--- RECORDS FOR THIS TASK ---
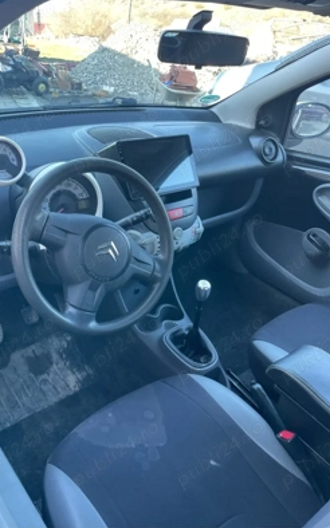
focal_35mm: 28
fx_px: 403
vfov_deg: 66.5
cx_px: 142
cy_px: 261
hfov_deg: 44.4
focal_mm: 4.2
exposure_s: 1/121
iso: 125
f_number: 1.6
---
▶ _WHAT YOU NEED TO DO_
Give back all the material exactly, with no pictures.

▶ _EXERCISE OUTPUT_
focal_35mm: 28
fx_px: 403
vfov_deg: 66.5
cx_px: 142
cy_px: 261
hfov_deg: 44.4
focal_mm: 4.2
exposure_s: 1/121
iso: 125
f_number: 1.6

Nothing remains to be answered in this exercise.